◆ TASK INPUTS ◆
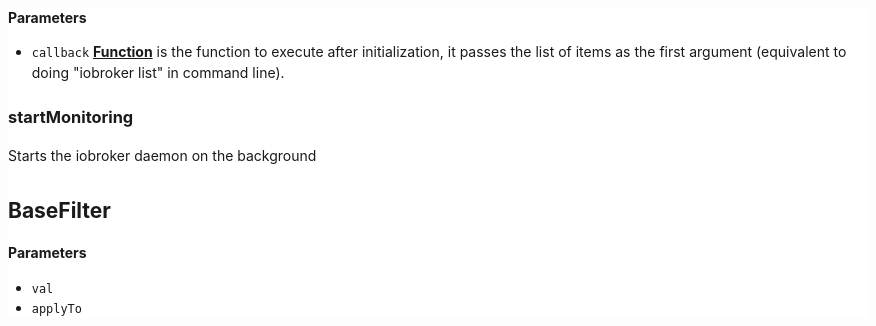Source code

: **Parameters**

-   `callback` **[Function](https://developer.mozilla.org/en-US/docs/Web/JavaScript/Reference/Statements/function)** is the function to execute after initialization, it passes
    the list of items as the first argument (equivalent to doing "iobroker list" in command
    line).

### startMonitoring

Starts the iobroker daemon on the background

## BaseFilter

**Parameters**

-   `val`  
-   `applyTo`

◆ AIM OF THE TASK ◆
Rewrite the listing as a JSON array of strings, one string per line, omitting blank lines and leaving out the pictures.

◆ YOUR SOLUTION ◆
[
  "Source code",
  ": **Parameters**",
  "-   `callback` **[Function](https://developer.mozilla.org/en-US/docs/Web/JavaScript/Reference/Statements/function)** is the function to execute after initialization, it passes",
  "    the list of items as the first argument (equivalent to doing \"iobroker list\" in command",
  "    line).",
  "### startMonitoring",
  "Starts the iobroker daemon on the background",
  "## BaseFilter",
  "**Parameters**",
  "-   `val`  ",
  "-   `applyTo`"
]